RSA launches sovereign identity deployment for sectors
RSA has launched RSA ID Plus Sovereign Deployment, aimed at organisations that need identity systems to meet data sovereignty requirements.
The product extends RSA's ID Plus identity and access platform with deployment options across private cloud, multi-cloud, on-premises, and air-gapped environments. It is designed for sectors such as government, financial services, critical infrastructure, and healthcare, where systems must remain available while keeping sensitive data within national or organisational boundaries.
The launch reflects growing demand from regulated industries for identity systems that can operate across different infrastructure models without moving data outside approved locations. Data residency requirements, cyber rules, and operational resilience obligations have pushed many organisations to review where identity services are hosted and how they function if internet connectivity is lost or restricted.
The new offer combines authentication, access, directory services, and identity governance and administration in a single deployment model that can be used in different environments. It also supports passwordless authentication methods, including offline options, and can work alongside RSA Authentication Manager to provide backup authentication and access during cloud outages.
RSA presented the product as part of a broader push to support organisations facing tighter oversight and more complex operating conditions. These buyers often need to balance modern identity controls with domestic data handling laws, legacy infrastructure, and isolated networks.
Greg Nelson, chief executive officer at RSA, said the product was built in response to customer concerns over regulation, resilience, and cyber risk.

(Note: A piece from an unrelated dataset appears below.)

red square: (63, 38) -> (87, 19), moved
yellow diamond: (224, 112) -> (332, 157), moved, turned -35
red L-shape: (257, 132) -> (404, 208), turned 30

"RSA ID Plus Sovereign Deployment is a direct response to the intensifying regulatory landscape, operational realities, and emerging threats that our customers face," Nelson said.
He said the product is intended for organisations where identity failure would have significant consequences.
"We built this solution for high-assurance organizations where failure is not an option and where compromise is a non-starter. RSA ID Plus Sovereign Deployment ensures that government agencies, financial services, healthcare, and critical infrastructure maintain the highest standards for data sovereignty, regulatory compliance, and security integrity," Nelson said.
Regulated sectors
Identity security has become a bigger issue for sectors operating under national and sector-specific rules. Governments have introduced measures requiring stronger authentication, better control over privileged access, and tighter handling of personal and sensitive operational data. At the same time, many large organisations still run mixed estates that include cloud services, internal data centres, and disconnected facilities.
The product is aligned with a range of policy and regulatory frameworks, including Executive Order 14028, OMB M-22-09, OMB M-24-14, NIS2, and DORA. These frameworks have raised expectations around cyber resilience, identity assurance, and incident preparedness, particularly in the public sector and among operators of essential services.
RSA also highlighted phishing-resistant passwordless authentication and controls intended to address help desk fraud and bypass attacks. These attack paths have become a growing focus for security teams as threat actors increasingly target identity recovery processes and support channels instead of relying solely on email phishing.
Kevin Orr, president of federal and strategic at RSA, said the launch responds both to a changing threat environment and to the practical complexity customers face.
"In a threat landscape where standing still is its own vulnerability, RSA is raising the bar," Orr said.
He said the product covers a broader set of identity functions across varied deployment environments.
"RSA ID Plus Sovereign Deployment is the first and only full stack identity solution that enables government agencies, financial services, critical infrastructure, and healthcare organizations to modernize their identity infrastructure while meeting regulatory requirements and supporting operational complexity-without ever compromising on security or availability," Orr said.
Market pressure
The announcement comes as identity suppliers compete to show they can support sovereign and local deployment requirements, particularly in Europe and in government-linked projects. Customers in these markets have been looking for alternatives to identity tools that depend heavily on centralised cloud delivery or offer reduced functionality outside a vendor-managed environment.
For RSA, the launch also underlines an effort to position its identity portfolio around organisations with complex assurance needs, rather than focusing solely on mainstream enterprise cloud adoption. More than 9,000 organisations use its products to manage more than 60 million identities across on-premises, hybrid, and multi-cloud environments, according to the company.
By focusing on deployment flexibility and continuity during outages, RSA is targeting a part of the identity market where infrastructure choices are often shaped as much by policy, risk, and physical operating conditions as by cost or convenience.
The product supports environments as restrictive as air-gapped systems and mobile-free secure rooms, extending identity controls into settings where external connectivity and standard user devices may not be available.